A pragmatic Utah senator who blended business savvy with conservative principle, focusing on technology and fiscal policy during three terms in Washington.
Bob Bennett arrived in the Senate with the dust of the corporate world still on his shoes. The son of a senator, he forged his own path first in public relations and then as a successful businessman, helping grow his family's firm and later launching his own ventures. This practical experience shaped his political outlook when Utah sent him to Washington in 1992. In the Senate, Bennett was less a firebrand and more a workman, earning respect as a thoughtful operator on the Banking and Appropriations committees. He championed internet freedom in its early days, co-authoring a key law that prevented discriminatory taxes on e-commerce. A staunch conservative, he nonetheless believed in governance, which sometimes put him at odds with his party's rising populist wing. His career ended not with defeat in a general election, but at the state GOP convention in 2010, where he was denied renomination—a signal of the tectonic shifts within the Republican Party.
1928–1945
Born between the Depression and the end of WWII. Too young to fight, old enough to remember. They became the conformist middle managers of the 1950s — and the civil rights leaders who quietly dismantled Jim Crow.
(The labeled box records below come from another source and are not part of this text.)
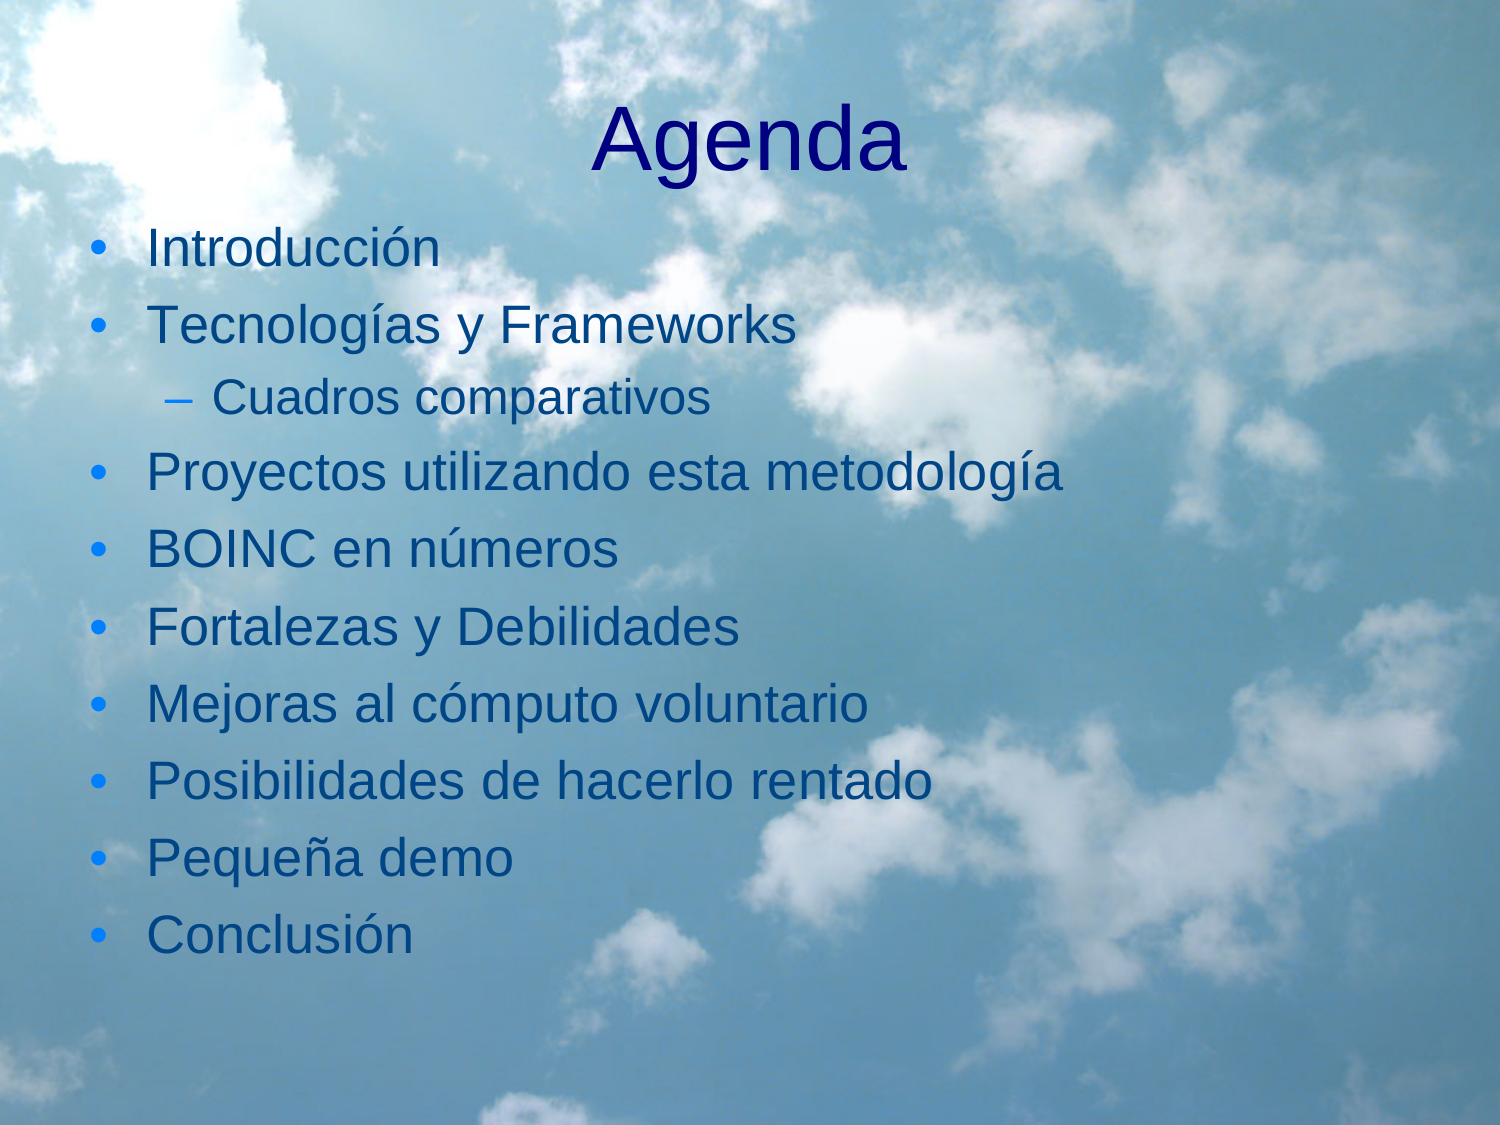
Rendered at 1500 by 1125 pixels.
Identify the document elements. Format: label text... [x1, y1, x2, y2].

list Introducción Tecnologías y Frameworks Cuadros comparativos Proyectos utilizando esta metodología BOINC en números Fortalezas y Debilidades Mejoras al cómputo voluntario Posibilidades de hacerlo rentado Pequeña demo Conclusión [75, 209, 1426, 973]
title Agenda [75, 45, 1426, 209]
picture [0, 0, 1500, 1125]
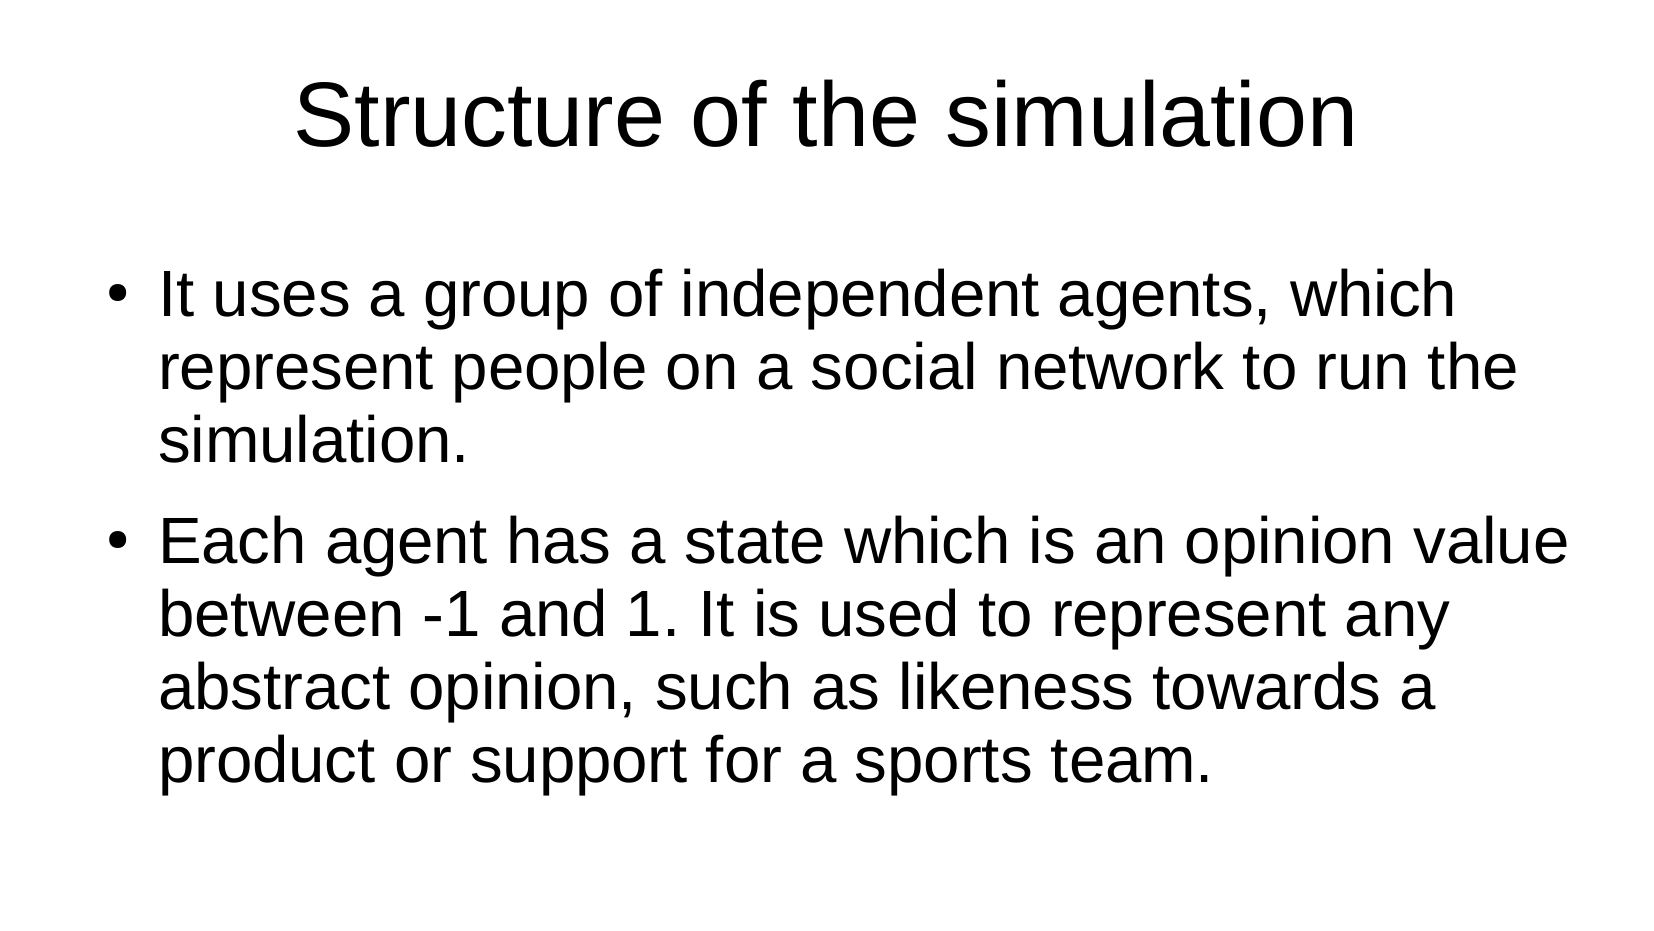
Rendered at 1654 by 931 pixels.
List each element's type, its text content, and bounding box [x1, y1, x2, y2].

title Structure of the simulation [82, 37, 1571, 193]
list It uses a group of independent agents, which represent people on a social network to run the simulation. Each agent has a state which is an opinion value between -1 and 1. It is used to represent any abstract opinion, such as likeness towards a product or support for a sports team. [88, 257, 1577, 798]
Bob was born in 1933, placing them squarely in The Silent Generation. The events that shaped this generation — world wars, depression, and rapid industrialization — shaped the world they entered and the choices available to them.
The biggest hits of 1933
#1 Movie
King Kong
Best Picture
Cavalcade
The world at every milestone
FDR's New Deal launches; Prohibition ends
Kristallnacht and the escalation toward WWII
United Nations holds its first General Assembly
NATO founded; Mao proclaims the People's Republic of China
First color TV broadcast in the US
Brown v. Board of Education desegregates US schools
JFK assassinated in Dallas; Martin Luther King's 'I Have a Dream' speech
US withdraws from Vietnam; Roe v. Wade decided
Internet adopts TCP/IP, creating the modern internet
European Union officially established
US invades Iraq; Human Genome Project completed
Edward Snowden reveals NSA surveillance programs
Donald Trump elected president; Brexit vote
Before politics, he was the CEO of Franklin Quest, the company that later became FranklinCovey.
He was the first Mormon to be elected to the U.S. Senate from a state other than Utah or Idaho.
Bennett provided the voice of a senator in the Hollywood film "The Contender" (2000).
He served as a missionary for the Church of Jesus Christ of Latter-day Saints in Scotland.
“The first rule of holes is when you're in one, stop digging.”